[What to work on]:
For the records that follow, restate each one word for word and leave the images behind.

[Records for processing]:
------------------------
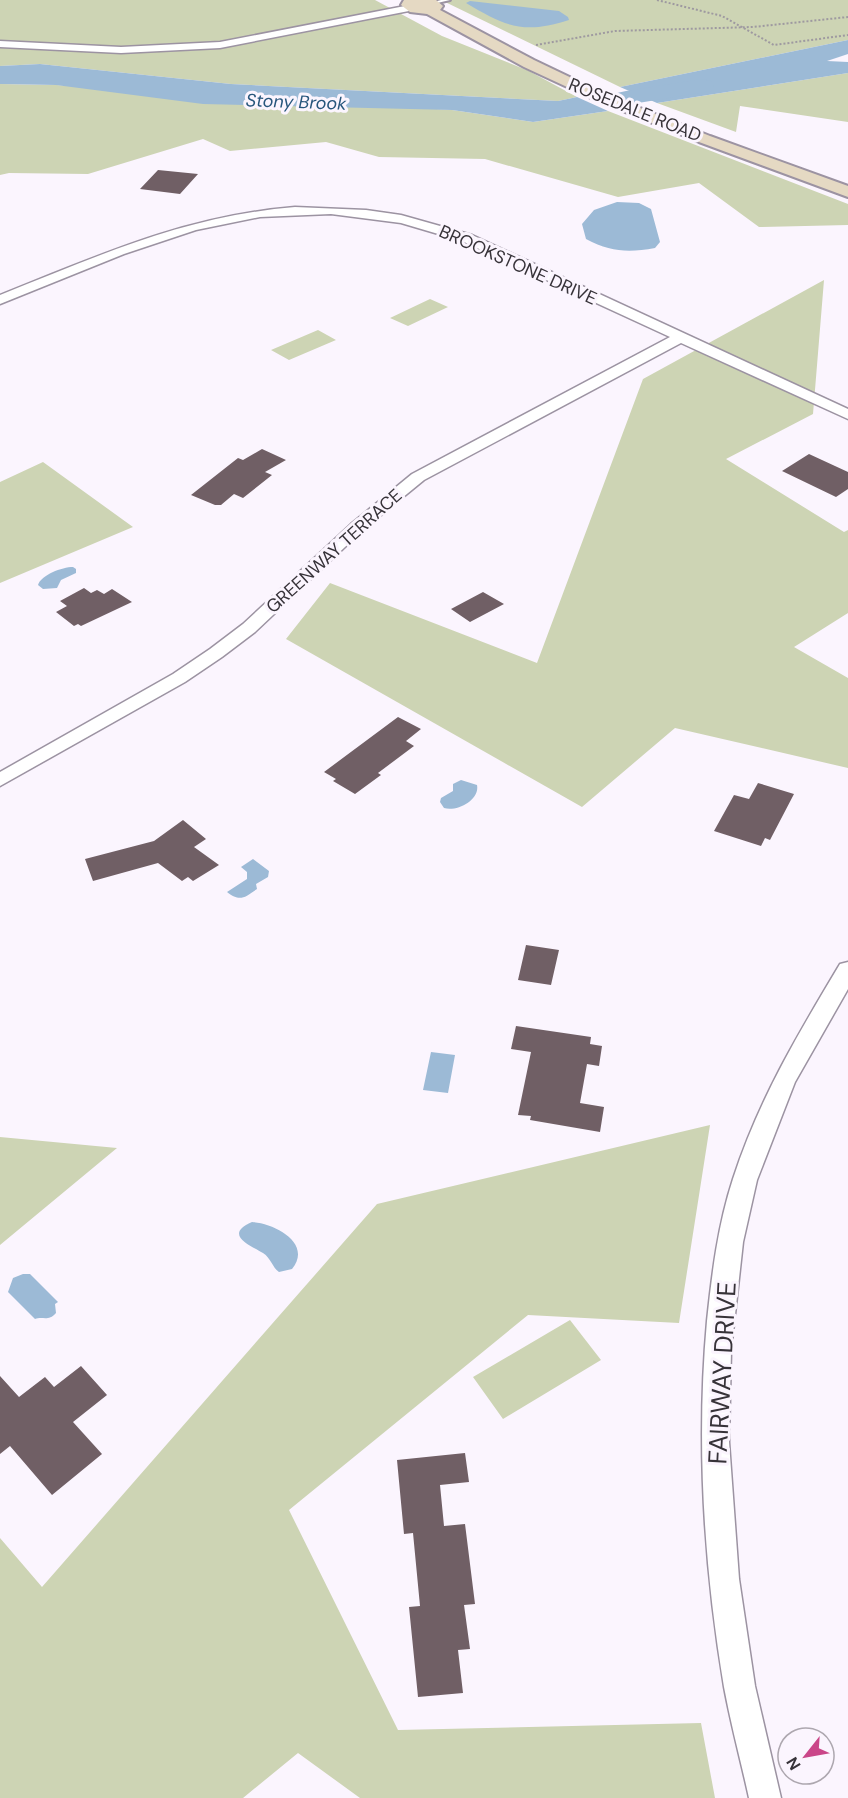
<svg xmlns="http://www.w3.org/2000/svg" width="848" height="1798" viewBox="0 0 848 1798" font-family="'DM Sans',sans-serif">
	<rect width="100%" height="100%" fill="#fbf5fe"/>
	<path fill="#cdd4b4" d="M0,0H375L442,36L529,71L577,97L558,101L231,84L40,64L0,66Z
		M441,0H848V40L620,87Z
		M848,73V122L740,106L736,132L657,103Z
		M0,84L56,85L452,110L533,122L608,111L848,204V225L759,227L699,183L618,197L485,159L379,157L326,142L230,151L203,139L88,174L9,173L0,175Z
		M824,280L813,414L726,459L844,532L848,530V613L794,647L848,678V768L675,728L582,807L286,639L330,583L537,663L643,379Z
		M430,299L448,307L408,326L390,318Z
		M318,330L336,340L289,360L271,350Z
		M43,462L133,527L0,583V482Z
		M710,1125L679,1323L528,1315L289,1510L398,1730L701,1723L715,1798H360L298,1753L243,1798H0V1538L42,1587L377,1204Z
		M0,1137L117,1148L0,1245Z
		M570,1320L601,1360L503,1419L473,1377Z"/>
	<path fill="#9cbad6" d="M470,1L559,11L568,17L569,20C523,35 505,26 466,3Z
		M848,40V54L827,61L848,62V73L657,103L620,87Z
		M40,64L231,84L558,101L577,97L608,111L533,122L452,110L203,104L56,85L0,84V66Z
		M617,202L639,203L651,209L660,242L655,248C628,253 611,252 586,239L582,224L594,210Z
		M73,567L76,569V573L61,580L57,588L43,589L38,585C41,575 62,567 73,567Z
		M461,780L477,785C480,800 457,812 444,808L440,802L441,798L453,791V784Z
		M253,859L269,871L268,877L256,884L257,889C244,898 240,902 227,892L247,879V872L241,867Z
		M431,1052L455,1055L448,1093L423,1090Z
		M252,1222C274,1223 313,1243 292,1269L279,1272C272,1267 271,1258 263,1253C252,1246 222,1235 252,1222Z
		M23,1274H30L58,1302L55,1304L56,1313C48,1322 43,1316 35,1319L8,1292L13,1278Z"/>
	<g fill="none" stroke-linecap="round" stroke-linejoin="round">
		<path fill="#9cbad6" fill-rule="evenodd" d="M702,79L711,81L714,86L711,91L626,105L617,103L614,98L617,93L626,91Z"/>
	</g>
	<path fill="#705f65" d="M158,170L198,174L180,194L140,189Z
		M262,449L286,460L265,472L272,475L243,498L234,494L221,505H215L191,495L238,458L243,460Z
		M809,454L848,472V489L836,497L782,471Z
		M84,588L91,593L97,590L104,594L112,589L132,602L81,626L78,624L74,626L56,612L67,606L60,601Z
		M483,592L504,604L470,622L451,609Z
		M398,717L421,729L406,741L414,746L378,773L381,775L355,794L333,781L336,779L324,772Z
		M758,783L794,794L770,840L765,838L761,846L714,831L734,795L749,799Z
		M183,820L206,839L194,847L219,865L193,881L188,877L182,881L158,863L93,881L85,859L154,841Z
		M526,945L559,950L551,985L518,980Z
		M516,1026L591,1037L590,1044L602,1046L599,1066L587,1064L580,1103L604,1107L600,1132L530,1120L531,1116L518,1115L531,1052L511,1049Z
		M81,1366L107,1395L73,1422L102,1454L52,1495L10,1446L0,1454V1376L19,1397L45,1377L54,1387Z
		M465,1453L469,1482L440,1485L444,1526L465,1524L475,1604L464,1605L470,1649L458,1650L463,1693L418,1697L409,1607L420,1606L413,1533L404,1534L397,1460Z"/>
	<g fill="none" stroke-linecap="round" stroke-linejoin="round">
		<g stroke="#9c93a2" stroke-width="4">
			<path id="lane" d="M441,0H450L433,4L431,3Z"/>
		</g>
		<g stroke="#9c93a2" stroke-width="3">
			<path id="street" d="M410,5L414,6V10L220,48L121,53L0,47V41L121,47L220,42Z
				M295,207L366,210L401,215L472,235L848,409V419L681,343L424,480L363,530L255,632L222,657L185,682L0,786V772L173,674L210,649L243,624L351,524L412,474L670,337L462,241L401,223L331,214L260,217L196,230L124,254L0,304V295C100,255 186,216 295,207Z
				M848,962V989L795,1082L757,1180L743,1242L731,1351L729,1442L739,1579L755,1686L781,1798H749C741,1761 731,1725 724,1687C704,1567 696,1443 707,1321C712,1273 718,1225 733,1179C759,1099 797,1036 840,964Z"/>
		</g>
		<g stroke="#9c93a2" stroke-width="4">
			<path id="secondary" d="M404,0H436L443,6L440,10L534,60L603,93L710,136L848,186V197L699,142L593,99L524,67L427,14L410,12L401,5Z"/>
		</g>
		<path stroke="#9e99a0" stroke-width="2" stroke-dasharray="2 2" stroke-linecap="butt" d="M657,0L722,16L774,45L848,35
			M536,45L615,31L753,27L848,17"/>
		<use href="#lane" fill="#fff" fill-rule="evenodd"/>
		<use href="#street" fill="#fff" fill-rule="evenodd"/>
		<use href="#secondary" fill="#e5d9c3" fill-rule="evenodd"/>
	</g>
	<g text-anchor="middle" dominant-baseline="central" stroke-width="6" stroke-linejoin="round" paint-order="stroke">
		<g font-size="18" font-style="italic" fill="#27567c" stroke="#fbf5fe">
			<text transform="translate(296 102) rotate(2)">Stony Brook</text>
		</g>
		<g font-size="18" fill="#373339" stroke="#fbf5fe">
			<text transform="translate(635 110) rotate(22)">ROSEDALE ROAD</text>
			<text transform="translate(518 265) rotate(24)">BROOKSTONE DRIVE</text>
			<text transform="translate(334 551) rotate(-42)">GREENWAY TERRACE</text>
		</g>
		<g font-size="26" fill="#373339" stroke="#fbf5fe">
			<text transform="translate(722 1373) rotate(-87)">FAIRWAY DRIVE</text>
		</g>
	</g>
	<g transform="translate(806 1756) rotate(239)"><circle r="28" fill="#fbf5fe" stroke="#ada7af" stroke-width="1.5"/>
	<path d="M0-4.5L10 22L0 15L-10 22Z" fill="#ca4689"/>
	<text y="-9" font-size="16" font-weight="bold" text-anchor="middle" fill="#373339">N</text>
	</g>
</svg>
------------------------
[Answer for the task]:
<svg xmlns="http://www.w3.org/2000/svg" width="848" height="1798" viewBox="0 0 848 1798" font-family="'DM Sans',sans-serif">
	<rect width="100%" height="100%" fill="#fbf5fe"/>
	<path fill="#cdd4b4" d="M0,0H375L442,36L529,71L577,97L558,101L231,84L40,64L0,66Z
		M441,0H848V40L620,87Z
		M848,73V122L740,106L736,132L657,103Z
		M0,84L56,85L452,110L533,122L608,111L848,204V225L759,227L699,183L618,197L485,159L379,157L326,142L230,151L203,139L88,174L9,173L0,175Z
		M824,280L813,414L726,459L844,532L848,530V613L794,647L848,678V768L675,728L582,807L286,639L330,583L537,663L643,379Z
		M430,299L448,307L408,326L390,318Z
		M318,330L336,340L289,360L271,350Z
		M43,462L133,527L0,583V482Z
		M710,1125L679,1323L528,1315L289,1510L398,1730L701,1723L715,1798H360L298,1753L243,1798H0V1538L42,1587L377,1204Z
		M0,1137L117,1148L0,1245Z
		M570,1320L601,1360L503,1419L473,1377Z"/>
	<path fill="#9cbad6" d="M470,1L559,11L568,17L569,20C523,35 505,26 466,3Z
		M848,40V54L827,61L848,62V73L657,103L620,87Z
		M40,64L231,84L558,101L577,97L608,111L533,122L452,110L203,104L56,85L0,84V66Z
		M617,202L639,203L651,209L660,242L655,248C628,253 611,252 586,239L582,224L594,210Z
		M73,567L76,569V573L61,580L57,588L43,589L38,585C41,575 62,567 73,567Z
		M461,780L477,785C480,800 457,812 444,808L440,802L441,798L453,791V784Z
		M253,859L269,871L268,877L256,884L257,889C244,898 240,902 227,892L247,879V872L241,867Z
		M431,1052L455,1055L448,1093L423,1090Z
		M252,1222C274,1223 313,1243 292,1269L279,1272C272,1267 271,1258 263,1253C252,1246 222,1235 252,1222Z
		M23,1274H30L58,1302L55,1304L56,1313C48,1322 43,1316 35,1319L8,1292L13,1278Z"/>
	<g fill="none" stroke-linecap="round" stroke-linejoin="round">
		<path fill="#9cbad6" fill-rule="evenodd" d="M702,79L711,81L714,86L711,91L626,105L617,103L614,98L617,93L626,91Z"/>
	</g>
	<path fill="#705f65" d="M158,170L198,174L180,194L140,189Z
		M262,449L286,460L265,472L272,475L243,498L234,494L221,505H215L191,495L238,458L243,460Z
		M809,454L848,472V489L836,497L782,471Z
		M84,588L91,593L97,590L104,594L112,589L132,602L81,626L78,624L74,626L56,612L67,606L60,601Z
		M483,592L504,604L470,622L451,609Z
		M398,717L421,729L406,741L414,746L378,773L381,775L355,794L333,781L336,779L324,772Z
		M758,783L794,794L770,840L765,838L761,846L714,831L734,795L749,799Z
		M183,820L206,839L194,847L219,865L193,881L188,877L182,881L158,863L93,881L85,859L154,841Z
		M526,945L559,950L551,985L518,980Z
		M516,1026L591,1037L590,1044L602,1046L599,1066L587,1064L580,1103L604,1107L600,1132L530,1120L531,1116L518,1115L531,1052L511,1049Z
		M81,1366L107,1395L73,1422L102,1454L52,1495L10,1446L0,1454V1376L19,1397L45,1377L54,1387Z
		M465,1453L469,1482L440,1485L444,1526L465,1524L475,1604L464,1605L470,1649L458,1650L463,1693L418,1697L409,1607L420,1606L413,1533L404,1534L397,1460Z"/>
	<g fill="none" stroke-linecap="round" stroke-linejoin="round">
		<g stroke="#9c93a2" stroke-width="4">
			<path id="lane" d="M441,0H450L433,4L431,3Z"/>
		</g>
		<g stroke="#9c93a2" stroke-width="3">
			<path id="street" d="M410,5L414,6V10L220,48L121,53L0,47V41L121,47L220,42Z
				M295,207L366,210L401,215L472,235L848,409V419L681,343L424,480L363,530L255,632L222,657L185,682L0,786V772L173,674L210,649L243,624L351,524L412,474L670,337L462,241L401,223L331,214L260,217L196,230L124,254L0,304V295C100,255 186,216 295,207Z
				M848,962V989L795,1082L757,1180L743,1242L731,1351L729,1442L739,1579L755,1686L781,1798H749C741,1761 731,1725 724,1687C704,1567 696,1443 707,1321C712,1273 718,1225 733,1179C759,1099 797,1036 840,964Z"/>
		</g>
		<g stroke="#9c93a2" stroke-width="4">
			<path id="secondary" d="M404,0H436L443,6L440,10L534,60L603,93L710,136L848,186V197L699,142L593,99L524,67L427,14L410,12L401,5Z"/>
		</g>
		<path stroke="#9e99a0" stroke-width="2" stroke-dasharray="2 2" stroke-linecap="butt" d="M657,0L722,16L774,45L848,35
			M536,45L615,31L753,27L848,17"/>
		<use href="#lane" fill="#fff" fill-rule="evenodd"/>
		<use href="#street" fill="#fff" fill-rule="evenodd"/>
		<use href="#secondary" fill="#e5d9c3" fill-rule="evenodd"/>
	</g>
	<g text-anchor="middle" dominant-baseline="central" stroke-width="6" stroke-linejoin="round" paint-order="stroke">
		<g font-size="18" font-style="italic" fill="#27567c" stroke="#fbf5fe">
			<text transform="translate(296 102) rotate(2)">Stony Brook</text>
		</g>
		<g font-size="18" fill="#373339" stroke="#fbf5fe">
			<text transform="translate(635 110) rotate(22)">ROSEDALE ROAD</text>
			<text transform="translate(518 265) rotate(24)">BROOKSTONE DRIVE</text>
			<text transform="translate(334 551) rotate(-42)">GREENWAY TERRACE</text>
		</g>
		<g font-size="26" fill="#373339" stroke="#fbf5fe">
			<text transform="translate(722 1373) rotate(-87)">FAIRWAY DRIVE</text>
		</g>
	</g>
	<g transform="translate(806 1756) rotate(239)"><circle r="28" fill="#fbf5fe" stroke="#ada7af" stroke-width="1.5"/>
	<path d="M0-4.5L10 22L0 15L-10 22Z" fill="#ca4689"/>
	<text y="-9" font-size="16" font-weight="bold" text-anchor="middle" fill="#373339">N</text>
	</g>
</svg>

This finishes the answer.